Selected text
>> START

Other differences in the juvenile justice system compared to the adult system are that juveniles are generally not tried by a jury of one's peers, rather the judge makes the decision. The court proceedings are generally closed to the public to protect privacy. Parents are involved in the juvenile process. The entrance into the juvenile justice system, in addition to official action (arrest, summons, citation), can come from referral by parents, schools, or other interested parties. In addition to the differences in terms used for adults versus juveniles already highlighted, there are many more including such terms as: “Parole” vs. “aftercare,” “incarceration” vs. “commitment,” “halfway house” vs. “residential care facility,” “reduction of charges” vs. “substitution,” “jail” vs. “detention facility,” etc. And lastly, juveniles also do not have a right to bail; instead they are released to their parents or guardian.
Petty Offenses
The term status offense does not exist in Minnesota Statutes or Rules of Procedure, but local practitioners often use the term to describe acts by minors that are illegal by virtue of their age. A status offense is conduct that would not be a crime if committed by an adult. Examples include:
Females make up a large percentage of juvenile arrests for status offenses in Minnesota, including one-third of arrests for curfew violations and 50 to 60 percent of arrests for runaway (Swayze & Buskovick, 2013).
In Minnesota, the above are all considered petty offenses (Minnesota Statutes §260B.007). While petty offenders are under the delinquency chapter in statute and procedure, the statutes clearly state that petty offenders shall not be adjudicated delinquent. Most traffic offenses, low level theft, disorderly conduct, disturbing the peace, and low level property damage are also offenses which can, and often are, handled as misdemeanor-level petty offenses rather than as misdemeanors, which is their classification if committed by an adult (Hennepin County Attorney, 2015b). Likewise, abused and neglected youth, habitual truants and runaways, youth found in dangerous surroundings, youth engaged in prostitution, and youth committing delinquent acts before the age of 10 are adjudicated as Children in Need of Protection or Services (CHIPS, formerly “dependent and neglected youth”) and not adjudicated delinquent (Minnesota Statutes §260C.007).
Note, non-delinquents can be held in secure juvenile facilities based on “contempt of court” even when their underlying offense would not otherwise meet secure admission criteria. In 1980, the Minnesota Supreme Court ruled in State ex rel. LEA v. Hammergren that non-delinquent youth simply had to be notified in advance that failure to follow court conditions could result in secure confinement. The outcome of this decision was the “Hammergren Warning,” named after Donald Hammergren, former Hennepin County Juvenile Detention Facility Superintendent, which must be given by a judge in court, on the record, to this effect (Swayze, 2010).

>> END

Stated exercise
Answer these from the juvenile justice text:
1. What happens to juveniles instead of being granted bail?
2. What share of Minnesota arrests for curfew violations are of females?
3. In what year did the Minnesota Supreme Court rule in State ex rel. LEA v. Hammergren?
The listing is not needed for this work.

Saved entries
>> START

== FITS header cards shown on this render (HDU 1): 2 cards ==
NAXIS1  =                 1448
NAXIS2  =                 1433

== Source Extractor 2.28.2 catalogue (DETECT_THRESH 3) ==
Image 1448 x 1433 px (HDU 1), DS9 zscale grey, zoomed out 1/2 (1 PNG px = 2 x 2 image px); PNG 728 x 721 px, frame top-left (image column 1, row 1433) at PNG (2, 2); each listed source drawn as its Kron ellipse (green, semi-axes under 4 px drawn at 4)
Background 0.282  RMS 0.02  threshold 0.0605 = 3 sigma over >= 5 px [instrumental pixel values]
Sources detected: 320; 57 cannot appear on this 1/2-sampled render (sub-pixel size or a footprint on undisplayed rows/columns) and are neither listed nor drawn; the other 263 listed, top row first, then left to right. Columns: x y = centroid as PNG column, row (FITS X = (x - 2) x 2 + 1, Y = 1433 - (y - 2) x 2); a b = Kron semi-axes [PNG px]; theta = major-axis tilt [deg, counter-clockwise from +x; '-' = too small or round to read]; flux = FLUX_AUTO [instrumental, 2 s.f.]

>> END

The reply
1. They are released to their parents or guardian.
2. One-third.
3. 1980.